Prompt: Could you return all of the entries word for word, minus any pictures?

Dataset entries:

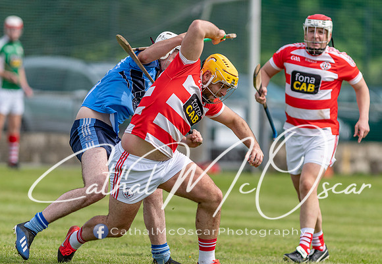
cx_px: 199
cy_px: 127
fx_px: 5455
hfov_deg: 4.0
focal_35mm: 508
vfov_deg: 2.8
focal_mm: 300
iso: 100
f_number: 2.8
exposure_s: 1/1600
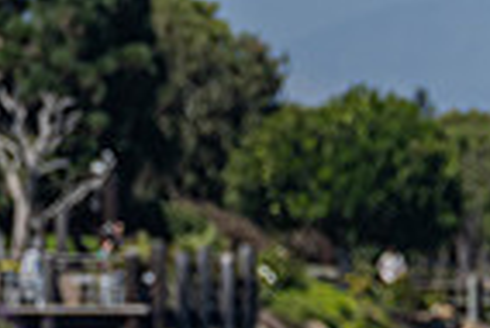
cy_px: 919
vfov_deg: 1.2
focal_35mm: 1124
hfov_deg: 1.8
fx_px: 15314
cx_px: 381
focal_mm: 200
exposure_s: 1/1000
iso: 250
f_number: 8
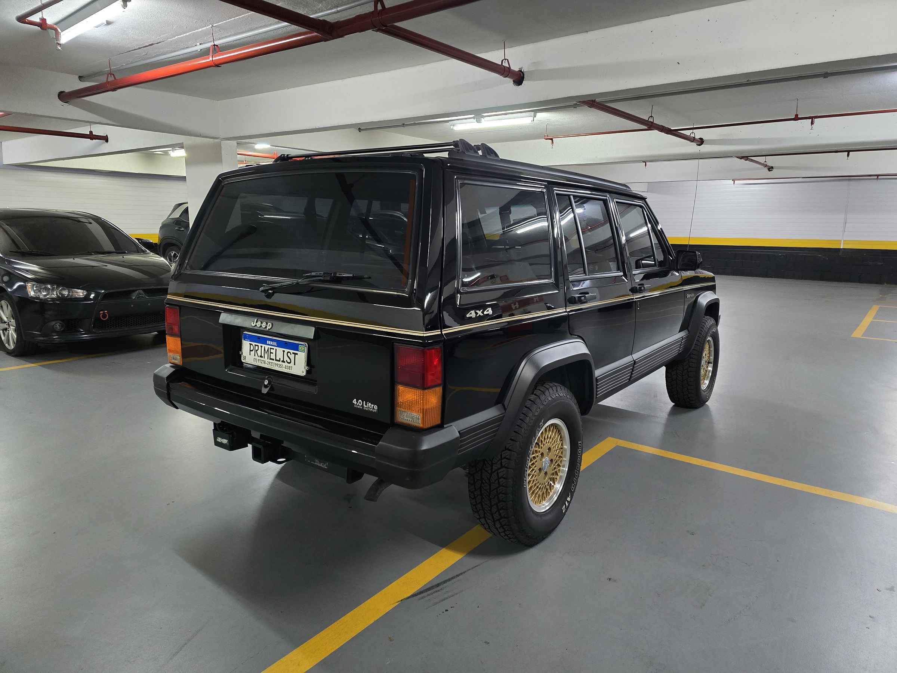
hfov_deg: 73.9
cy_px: 336
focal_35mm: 23
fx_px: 596
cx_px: 448
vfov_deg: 58.9
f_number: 1.7
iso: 1600
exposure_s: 1/40
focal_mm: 6.3
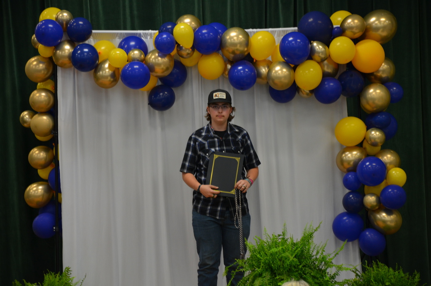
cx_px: 216
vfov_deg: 7.9
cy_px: 143
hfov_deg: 11.8
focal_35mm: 174
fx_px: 2079
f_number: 5.6
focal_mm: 116
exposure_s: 1/30
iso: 800
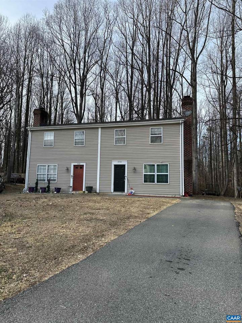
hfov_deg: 56.8
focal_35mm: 24
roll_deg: -2.1
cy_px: 162
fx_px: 224
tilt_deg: +7.2
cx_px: 121
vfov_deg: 71.6
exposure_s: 1/1517
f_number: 1.78
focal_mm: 6.86
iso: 80
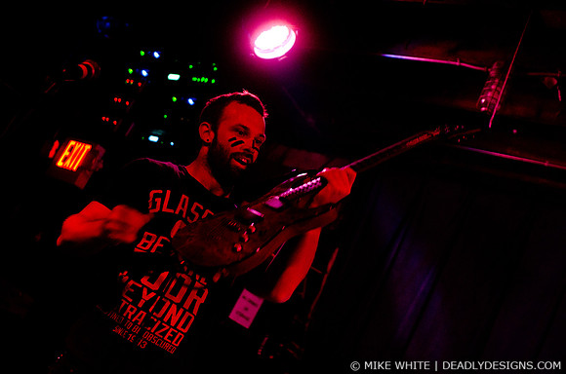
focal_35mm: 45
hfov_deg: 43.7
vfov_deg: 29.7
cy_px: 187
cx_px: 283
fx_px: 706
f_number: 2
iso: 1600
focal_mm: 30
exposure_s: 1/100
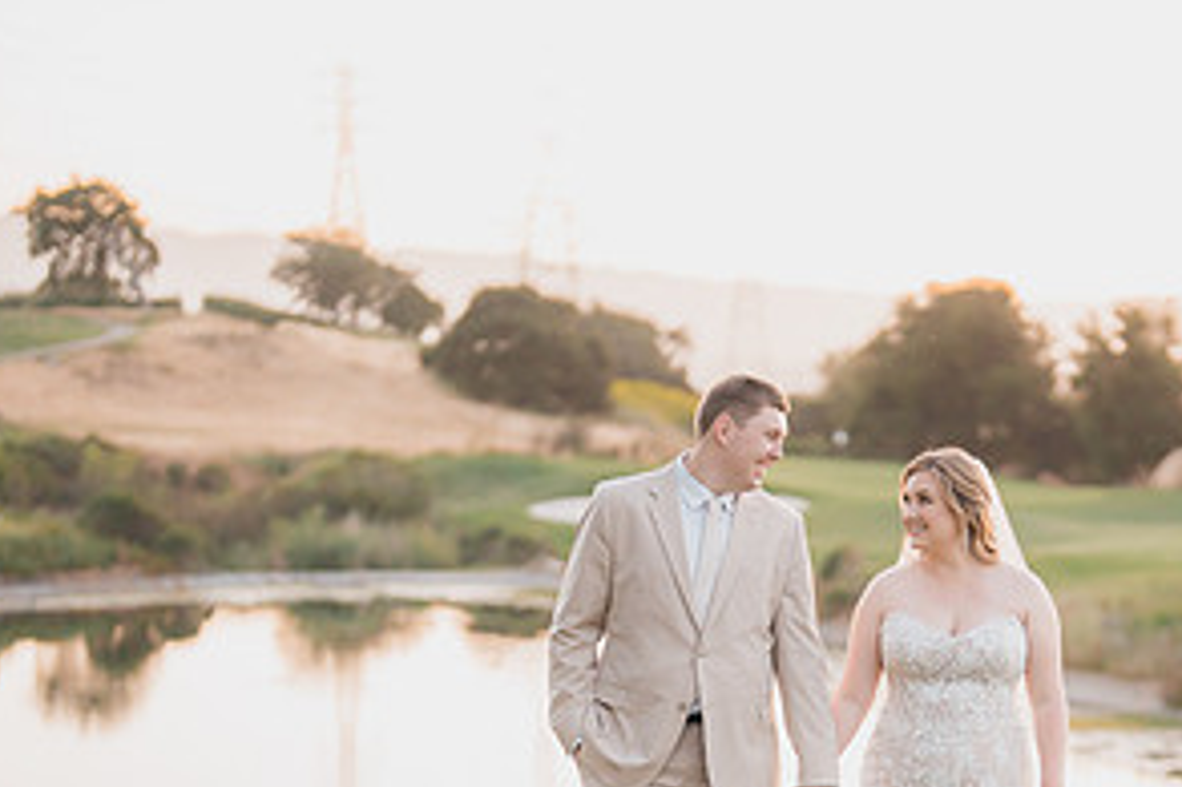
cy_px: 761
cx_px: 851
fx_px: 3249
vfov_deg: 13.6
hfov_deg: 20.5
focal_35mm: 99
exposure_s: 1/800
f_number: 1.2
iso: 640
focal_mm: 50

The completed task:
cx_px: 199
cy_px: 127
fx_px: 5455
hfov_deg: 4.0
focal_35mm: 508
vfov_deg: 2.8
focal_mm: 300
iso: 100
f_number: 2.8
exposure_s: 1/1600
cy_px: 919
vfov_deg: 1.2
focal_35mm: 1124
hfov_deg: 1.8
fx_px: 15314
cx_px: 381
focal_mm: 200
exposure_s: 1/1000
iso: 250
f_number: 8
hfov_deg: 73.9
cy_px: 336
focal_35mm: 23
fx_px: 596
cx_px: 448
vfov_deg: 58.9
f_number: 1.7
iso: 1600
exposure_s: 1/40
focal_mm: 6.3
cx_px: 216
vfov_deg: 7.9
cy_px: 143
hfov_deg: 11.8
focal_35mm: 174
fx_px: 2079
f_number: 5.6
focal_mm: 116
exposure_s: 1/30
iso: 800
hfov_deg: 56.8
focal_35mm: 24
roll_deg: -2.1
cy_px: 162
fx_px: 224
tilt_deg: +7.2
cx_px: 121
vfov_deg: 71.6
exposure_s: 1/1517
f_number: 1.78
focal_mm: 6.86
iso: 80
focal_35mm: 45
hfov_deg: 43.7
vfov_deg: 29.7
cy_px: 187
cx_px: 283
fx_px: 706
f_number: 2
iso: 1600
focal_mm: 30
exposure_s: 1/100
cy_px: 761
cx_px: 851
fx_px: 3249
vfov_deg: 13.6
hfov_deg: 20.5
focal_35mm: 99
exposure_s: 1/800
f_number: 1.2
iso: 640
focal_mm: 50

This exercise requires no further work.